** START Source data **

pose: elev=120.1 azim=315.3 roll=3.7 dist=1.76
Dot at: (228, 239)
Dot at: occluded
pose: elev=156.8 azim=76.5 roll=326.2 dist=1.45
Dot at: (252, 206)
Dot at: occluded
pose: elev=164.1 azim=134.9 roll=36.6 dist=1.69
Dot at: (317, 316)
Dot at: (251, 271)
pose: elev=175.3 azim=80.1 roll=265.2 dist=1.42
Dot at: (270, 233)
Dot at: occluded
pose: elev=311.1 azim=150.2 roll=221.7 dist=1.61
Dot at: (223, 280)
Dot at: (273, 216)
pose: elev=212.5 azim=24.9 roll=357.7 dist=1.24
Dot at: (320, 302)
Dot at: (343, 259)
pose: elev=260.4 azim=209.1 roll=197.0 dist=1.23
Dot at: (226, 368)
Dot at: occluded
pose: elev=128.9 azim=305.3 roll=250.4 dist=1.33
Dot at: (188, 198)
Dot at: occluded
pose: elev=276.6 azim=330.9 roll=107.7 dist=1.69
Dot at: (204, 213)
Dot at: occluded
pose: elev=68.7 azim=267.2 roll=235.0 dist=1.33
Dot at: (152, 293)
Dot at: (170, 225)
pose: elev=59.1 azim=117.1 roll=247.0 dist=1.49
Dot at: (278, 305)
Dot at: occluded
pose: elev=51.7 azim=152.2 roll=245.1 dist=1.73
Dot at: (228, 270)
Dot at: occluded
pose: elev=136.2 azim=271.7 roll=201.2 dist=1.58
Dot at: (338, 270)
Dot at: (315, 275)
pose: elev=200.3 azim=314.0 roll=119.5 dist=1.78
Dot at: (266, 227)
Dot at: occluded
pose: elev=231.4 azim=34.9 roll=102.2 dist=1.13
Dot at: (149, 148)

** END Source data **

What you are asked to do >>
Set down once more, unaltered, the records from the line containing "pose: elev=164.1 azim=134.9" through the end of the records, both of those lines included.

Reply >>
pose: elev=164.1 azim=134.9 roll=36.6 dist=1.69
Dot at: (317, 316)
Dot at: (251, 271)
pose: elev=175.3 azim=80.1 roll=265.2 dist=1.42
Dot at: (270, 233)
Dot at: occluded
pose: elev=311.1 azim=150.2 roll=221.7 dist=1.61
Dot at: (223, 280)
Dot at: (273, 216)
pose: elev=212.5 azim=24.9 roll=357.7 dist=1.24
Dot at: (320, 302)
Dot at: (343, 259)
pose: elev=260.4 azim=209.1 roll=197.0 dist=1.23
Dot at: (226, 368)
Dot at: occluded
pose: elev=128.9 azim=305.3 roll=250.4 dist=1.33
Dot at: (188, 198)
Dot at: occluded
pose: elev=276.6 azim=330.9 roll=107.7 dist=1.69
Dot at: (204, 213)
Dot at: occluded
pose: elev=68.7 azim=267.2 roll=235.0 dist=1.33
Dot at: (152, 293)
Dot at: (170, 225)
pose: elev=59.1 azim=117.1 roll=247.0 dist=1.49
Dot at: (278, 305)
Dot at: occluded
pose: elev=51.7 azim=152.2 roll=245.1 dist=1.73
Dot at: (228, 270)
Dot at: occluded
pose: elev=136.2 azim=271.7 roll=201.2 dist=1.58
Dot at: (338, 270)
Dot at: (315, 275)
pose: elev=200.3 azim=314.0 roll=119.5 dist=1.78
Dot at: (266, 227)
Dot at: occluded
pose: elev=231.4 azim=34.9 roll=102.2 dist=1.13
Dot at: (149, 148)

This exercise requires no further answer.